Beyond that, analysts expect some form of intervention, verbal or otherwise, to support the US currency.

Already, some central banks, such as Australia and Norway, are noting unwanted strength in their currencies as they have started to raise rates.

"The market appears to be taking the appropriate view that we are sucking the last juice out of the short dollar trade," said Alan Ruskin, global head of currency strategy at RBS in Stamford, Connecticut.

For now, a weak dollar is viewed as desirable for boosting exports for the ailing US economy. But the weak dollar, along with China's management of its own currency, has other nations, particularly in Europe, concerned about the threat of inflation there. Some economists caution that a weak dollar risks a flight out of US assets, leading to a damaging spike in US rates. But the United States, due to its size and the dollar being the world's reserve currency, has a natural buffer that separates it from smaller economies that have suffered from the swift exodus of capital.

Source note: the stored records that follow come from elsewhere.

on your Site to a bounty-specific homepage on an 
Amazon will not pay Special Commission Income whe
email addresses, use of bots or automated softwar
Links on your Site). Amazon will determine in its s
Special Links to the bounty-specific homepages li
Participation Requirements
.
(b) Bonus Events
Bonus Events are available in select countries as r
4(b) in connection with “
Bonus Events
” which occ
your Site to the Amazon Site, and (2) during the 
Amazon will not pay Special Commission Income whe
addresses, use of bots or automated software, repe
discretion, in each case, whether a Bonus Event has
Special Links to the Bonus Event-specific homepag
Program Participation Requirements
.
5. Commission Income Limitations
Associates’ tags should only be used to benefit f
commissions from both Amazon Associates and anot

Ethan Harris, Bank of America- Merrill Lynch's head of global economics, noted that it took a 50 percent drop in the dollar in the 1980s before it created upward pressure on bond yields - amid fears of knock-on inflation - and contributed to the 1987 stock market crash.

"Are we in that same kind of environment today? There are some elements of it," he said in a recent conference call.

In addition to the dollar's level, the swiftness of the US currency's fall is also key, and the fear it can cause. Analysts say volatility indicators suggest there is fear of further dollar weakness and a more tumultuous trading environment.